### Required action A
Translate this sentence from the text on the Exim vulnerability into Spanish: "Eleven days from initial report to public patch is fast for an open source project with a small maintainer team."
### Required action B
Reproduce the passage of the Exim vulnerability text from "WHY IT MATTERS" up to and including "was built against.", with no changes.

### Supplied text
[Start of Attachment]
On May 12, 2026, CVE-2026-45185 was published and Exim 4.99.3 shipped with the fix, both on the same day. XBOW published the Dead.Letter writeup with full technical details the same day. A public detection script appeared on GitHub shortly after.
Eleven days from initial report to public patch is fast for an open source project with a small maintainer team. It was possible because XBOW delivered a detailed, precise report from the start — the Exim team could start writing the fix immediately rather than spending time reproducing the issue.
WHY IT MATTERS
Exim isn’t niche software. It handles a significant share of internet email traffic, and most Debian/Ubuntu installations use GnuTLS. Mail servers are exposed to the internet by design and accept connections from any client — the only barrier between an attacker and this bug is the Exim version and the TLS library it was built against.
The scale of potentially vulnerable systems makes it worse: many hosting providers and VPS operators ship images with Exim pre-installed. Sysadmins who’ve never deliberately configured an MTA may not know Exim is running on their server at all — let alone which TLS library the binary was built with.
[End of Attachment]
### Data excerpts
[Start of Attachment]
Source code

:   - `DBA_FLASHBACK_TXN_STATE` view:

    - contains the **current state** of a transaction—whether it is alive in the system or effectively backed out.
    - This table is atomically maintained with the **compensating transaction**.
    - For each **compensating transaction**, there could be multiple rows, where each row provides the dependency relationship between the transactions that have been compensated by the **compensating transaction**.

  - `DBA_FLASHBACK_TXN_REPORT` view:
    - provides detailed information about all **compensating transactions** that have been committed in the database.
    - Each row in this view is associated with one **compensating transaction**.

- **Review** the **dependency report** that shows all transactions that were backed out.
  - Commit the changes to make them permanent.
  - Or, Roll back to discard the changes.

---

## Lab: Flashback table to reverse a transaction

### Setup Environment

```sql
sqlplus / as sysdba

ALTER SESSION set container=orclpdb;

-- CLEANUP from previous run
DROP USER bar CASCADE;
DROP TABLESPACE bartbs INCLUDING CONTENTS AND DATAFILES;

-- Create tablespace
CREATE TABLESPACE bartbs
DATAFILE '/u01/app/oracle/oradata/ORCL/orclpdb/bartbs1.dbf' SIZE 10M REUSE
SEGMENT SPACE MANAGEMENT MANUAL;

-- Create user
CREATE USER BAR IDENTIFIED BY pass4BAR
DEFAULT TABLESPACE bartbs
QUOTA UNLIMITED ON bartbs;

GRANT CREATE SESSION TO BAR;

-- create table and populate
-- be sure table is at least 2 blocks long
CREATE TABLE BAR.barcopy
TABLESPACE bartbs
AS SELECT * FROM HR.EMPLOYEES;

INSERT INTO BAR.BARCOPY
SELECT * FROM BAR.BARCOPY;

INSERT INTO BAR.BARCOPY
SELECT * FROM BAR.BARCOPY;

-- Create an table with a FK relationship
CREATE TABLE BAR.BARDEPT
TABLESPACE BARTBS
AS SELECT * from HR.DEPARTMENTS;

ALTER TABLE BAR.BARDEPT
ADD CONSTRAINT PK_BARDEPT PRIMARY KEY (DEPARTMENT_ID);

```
[End of Attachment]
### Expected output A
Once días desde el informe inicial hasta el parche público es un plazo rápido para un proyecto de código abierto con un equipo de mantenimiento reducido.

### Expected output B
WHY IT MATTERS
Exim isn’t niche software. It handles a significant share of internet email traffic, and most Debian/Ubuntu installations use GnuTLS. Mail servers are exposed to the internet by design and accept connections from any client — the only barrier between an attacker and this bug is the Exim version and the TLS library it was built against.